Today's stock market weakness was exacerbated by a 5% decline in Home Depot's share price after the company reported disappointing Q3 results. Management also provided a cautious outlook, indicating that the company faces external pressures from a soft housing market. Furthermore, consumers seem to be concerned about the economy, leading them to postpone or reduce spending on big-ticket, discretionary home improvement projects.
Then again, the forward revenues of the S&P 500 Retail Composite rose to another record high during the week of November 17 (chart). That augurs well for the monthly retail sales report from the Census Bureau.
Also encouraging is that the Redbook Retail Sales Index rose 6.1% y/y during the week of November 14 (chart).
And, what about the great debate about how quickly data centers are depreciating their GPU assets? We side with the hyperscalers rather than Michael Burry, who started the depreciation debate. Data centers existed before AI caught on in late 2022, when ChatGPT was first introduced. In 2021, there were as many as 4,000 of them in the US due to rapidly increasing demand for cloud computing. Many are still operating with older chips that have been fully depreciated. The revenues and earnings of the hyperscalers continue to rise exponentially, while their depreciation expenses increase more linearly.
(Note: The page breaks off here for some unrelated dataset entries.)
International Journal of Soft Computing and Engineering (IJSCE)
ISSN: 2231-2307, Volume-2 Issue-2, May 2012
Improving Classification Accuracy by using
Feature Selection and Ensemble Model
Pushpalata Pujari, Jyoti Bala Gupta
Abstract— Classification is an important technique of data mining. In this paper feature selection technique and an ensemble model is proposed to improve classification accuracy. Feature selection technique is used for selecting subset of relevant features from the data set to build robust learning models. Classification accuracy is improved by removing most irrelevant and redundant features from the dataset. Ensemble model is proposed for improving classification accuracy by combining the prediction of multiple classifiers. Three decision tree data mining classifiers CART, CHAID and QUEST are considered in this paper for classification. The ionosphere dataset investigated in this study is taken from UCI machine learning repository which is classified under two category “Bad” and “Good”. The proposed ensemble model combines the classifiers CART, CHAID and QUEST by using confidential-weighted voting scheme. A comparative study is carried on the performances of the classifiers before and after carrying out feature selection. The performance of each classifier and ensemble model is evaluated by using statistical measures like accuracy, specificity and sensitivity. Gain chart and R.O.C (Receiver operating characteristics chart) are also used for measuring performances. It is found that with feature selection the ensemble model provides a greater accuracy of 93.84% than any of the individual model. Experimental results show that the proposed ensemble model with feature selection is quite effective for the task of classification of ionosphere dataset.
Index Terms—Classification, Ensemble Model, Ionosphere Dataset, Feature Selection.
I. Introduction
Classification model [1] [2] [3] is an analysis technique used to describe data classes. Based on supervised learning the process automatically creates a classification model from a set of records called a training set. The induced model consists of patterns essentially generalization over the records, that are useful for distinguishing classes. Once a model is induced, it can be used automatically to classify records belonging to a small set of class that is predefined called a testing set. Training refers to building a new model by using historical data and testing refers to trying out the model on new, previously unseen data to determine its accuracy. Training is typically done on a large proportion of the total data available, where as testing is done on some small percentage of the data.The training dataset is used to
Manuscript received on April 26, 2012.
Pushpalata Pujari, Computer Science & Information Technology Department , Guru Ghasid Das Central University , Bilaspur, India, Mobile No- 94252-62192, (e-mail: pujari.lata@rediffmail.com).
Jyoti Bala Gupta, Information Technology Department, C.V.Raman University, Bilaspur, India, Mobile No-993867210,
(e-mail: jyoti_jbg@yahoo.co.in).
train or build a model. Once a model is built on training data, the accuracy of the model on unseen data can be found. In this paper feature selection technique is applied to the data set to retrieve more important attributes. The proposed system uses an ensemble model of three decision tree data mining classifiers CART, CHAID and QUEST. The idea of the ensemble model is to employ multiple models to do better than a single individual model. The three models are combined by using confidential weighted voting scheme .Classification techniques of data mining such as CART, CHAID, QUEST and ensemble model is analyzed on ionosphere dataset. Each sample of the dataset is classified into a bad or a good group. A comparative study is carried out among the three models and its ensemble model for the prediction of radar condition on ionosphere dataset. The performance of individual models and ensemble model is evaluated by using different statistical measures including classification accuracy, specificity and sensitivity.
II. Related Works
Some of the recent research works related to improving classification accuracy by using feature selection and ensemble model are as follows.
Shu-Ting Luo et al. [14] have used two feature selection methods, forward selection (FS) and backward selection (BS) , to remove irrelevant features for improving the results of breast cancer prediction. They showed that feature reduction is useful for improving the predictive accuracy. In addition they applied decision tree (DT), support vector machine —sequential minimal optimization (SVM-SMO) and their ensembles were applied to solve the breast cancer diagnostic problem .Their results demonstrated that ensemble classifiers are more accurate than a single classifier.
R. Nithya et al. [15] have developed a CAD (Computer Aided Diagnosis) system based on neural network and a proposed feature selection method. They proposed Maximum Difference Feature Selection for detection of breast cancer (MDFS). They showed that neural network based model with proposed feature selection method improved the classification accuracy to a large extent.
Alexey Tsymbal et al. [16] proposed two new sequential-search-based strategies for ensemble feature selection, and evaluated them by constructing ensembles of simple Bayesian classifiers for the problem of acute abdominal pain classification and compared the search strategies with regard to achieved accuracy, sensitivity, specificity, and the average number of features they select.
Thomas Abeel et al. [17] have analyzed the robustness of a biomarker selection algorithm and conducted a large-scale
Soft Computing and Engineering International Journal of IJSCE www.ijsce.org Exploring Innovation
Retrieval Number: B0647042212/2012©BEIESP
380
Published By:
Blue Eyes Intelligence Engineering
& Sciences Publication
Finally, concerns about rising loan defaults in the private credit market are unlikely to trigger another Great Financial Crisis. The defaults are likely to represent small portions of large loan portfolios. Investors recognize the risk of defaults when they invest in the private credit market and won’t be surprised if the defaults reduce the rates of return on their investments. An economy-wide credit crunch is unlikely.